Et match il y a bien eu. Deux sets au couteau, finalement remportés par Lenglen 6-3, 8-6 (le tie-break n’existait pas encore à l’époque), qui n’a pas tremblé dans les points cruciaux. La Française a notamment su se ressaisir après une mauvaise surprise sur la fin. Elle a cru une première fois remporter la lutte après un coup droit jugé faute de l'Américaine à 6-5. Mais tandis qu’elles se serraient la main au filet, un juge de ligne avertit l'arbitre pour lui dire que finalement, la balle de Wills était bonne.
«Cette victoire est d'autant plus belle, d'autant plus significative qu'elle a été remportée sur une adversaire dont la valeur, le résultat le prouve, s'est affirmée admirable. Personne, en effet, ne prévoyait que la triomphatrice serait, devant la merveilleuse résistance de son adversaire d'outre-Atlantique, dans l'obligation de s'employer à fond», analyse le Figaro du lendemain. La joute, âpre et indécise, a de fait confirmé aux derniers sceptiques que Wills pouvait s'emparer à tout moment de la couronne de Lenglen.
Ce revers sera là l’un des seuls affronts de sa carrière. Regret ultime : plus jamais elle n’aura l’occasion de rejouer Lenglen, qui devient professionnelle en août 1926 (le circuit traditionnel est réservée aux «amateurs», qui disputaient des tournois sans gains à la clé, les pros étaient rémunérés par des promoteurs pour leurs performances), avant de raccrocher deux ans plus tard.

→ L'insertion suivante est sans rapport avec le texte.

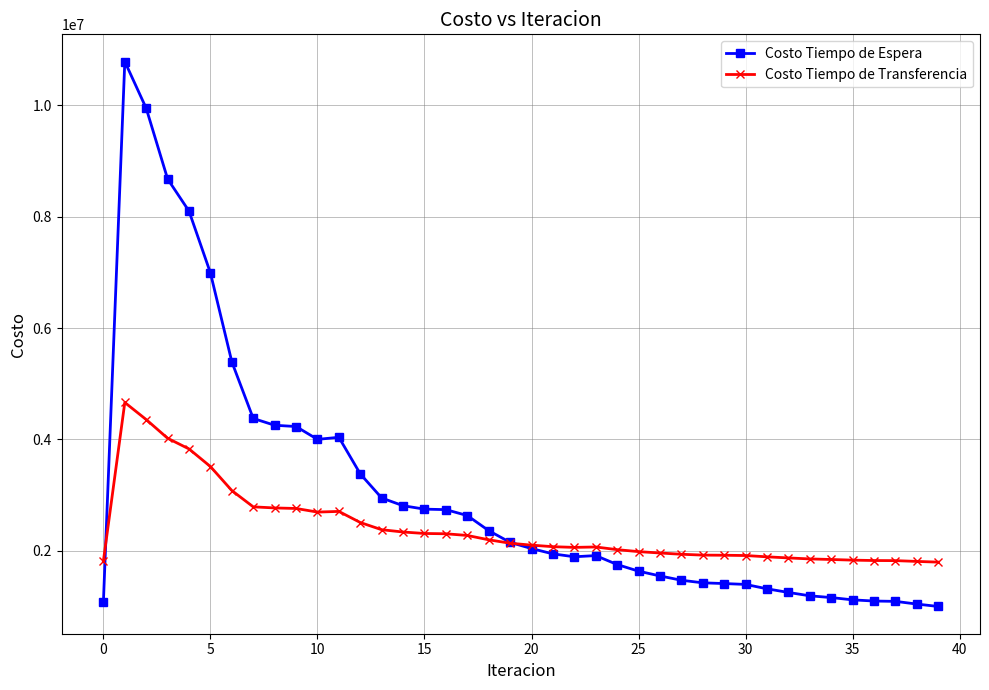

True or false: Costo Tiempo de Espera has more than 1 points higher than both neighbors.

True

Dès lors, la fin de carrière de Wills prends des airs de domination sans frein. Ses faits d’armes sont hallucinants : sur les 17 Grand Chelem (qui n’en portent pas encore le nom) auxquels elle participe de 1926 jusqu’à sa retraite en 1938, elle en remporte 16. Dont dix de suite (1927-1930) sans perdre le moindre set ! Et à cette époque, l’Open d’Australie n’existait pas encore. Au total, l'addition se chiffre à 19 Majeurs en simple, dix doubles.

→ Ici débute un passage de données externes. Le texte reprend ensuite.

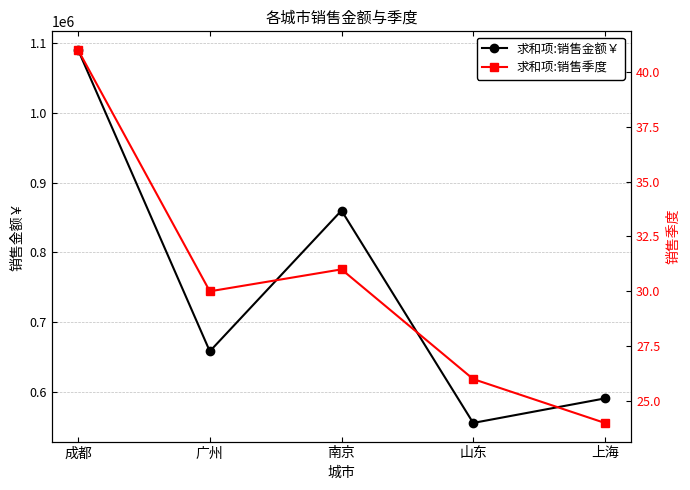

Is it true that 求和项:销售季度 equals 55 at 成都?

False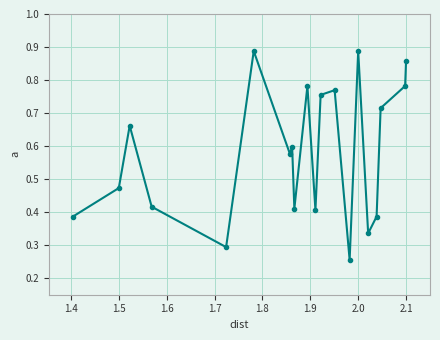

How many categories are shown in the chart?

20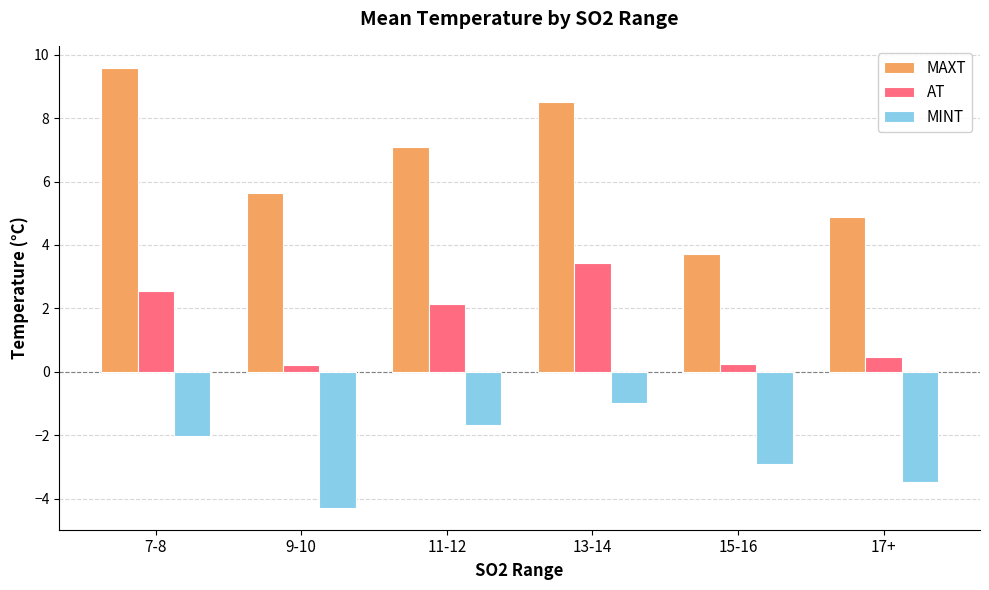

Which series has the largest total across all categories?

MAXT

Aux prises avec l’élite du tennis masculin durant ses sessions d'entraînements, son jeu toujours plus puissant et athlétique ne souffre alors d’aucune faille. Vérification faite même chez les hommes : engagée en 1933 dans l’un des ces épisodes labellisés «bataille des sexes», qui voient une femme et un homme jouer l’un contre l’autre, Helen Wills croque Phil Neer 6-3, 6-4, alors classé huitième joueur américain, lors d’un match d’exhibition.
Après un septième titre à Wimbledon en 1937, «Queen Helen» - l'un de ses surnoms – suit les traces de Lenglen et passe à son tour pro. «Elle vient de signer un contrat avec une firme de cinéma pour tourner des films sur le tennis, et rejoindra fort probablement la tournée Perry-Vines (une des premières tournées professionnelles) pour une suite d'exhibition», complète Le Petit Provençal du 22 mars 1937.

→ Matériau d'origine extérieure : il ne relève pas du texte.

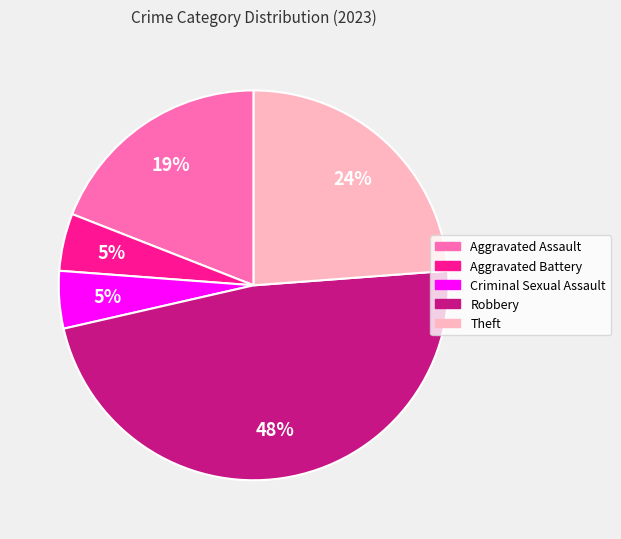

What percentage is the Aggravated Assault slice, to the nearest percent?

19%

Imbattable ou presque, peut-être que le principal mystère qui entourait son règne ne tenait pas tant dans le pourquoi de son invincibilité, que de l’extrême zénitude dont elle faisait preuve à chaque seconde. Pour peu que l’expression «flegme américain» existe un jour, «Little Miss Poker Face» ainsi que l’appelaient ses compatriotes, en serait l’incarnation légitime.
Au crépuscule de sa carrière, en 1937, elle revient sur ce trait si spécifique dans son livre Fifteen-Thirty (Quinze-Trente). Un journaliste de la Gazette de Biarritz-Bayonne et Saint-Jean-de-Luz, l'explique non sans deux anecdotes savoureuses : «Mrs Moody (son nom d'épouse), en jeu, pense uniquement à la balle qu'elle va frapper. Sa concentration d'esprit est telle, son indifférence quant aux éléments extérieurs et notamment aux manifestations du public si absolue, qu'elle demanda à un ami si elle avait vraiment gagné la finale à Wimbledon et que, la même année, elle fut tout étonnée d'apprendre après un match contre une joueuse anglaise, que son adversaire n'était pas gauchère, comme elle l'avait cru...»
Intégrée logiquement au Tennis Hall of Fame en 1959, elle vivra assez longtemps pour voir, cinquante plus tard, sa compatriote Martina Navratilova lui chiper le record de victoires à Wimbledon. Elle meurt à Carmel (Californie), le 1er janvier 1998, à l’âge de 92 ans.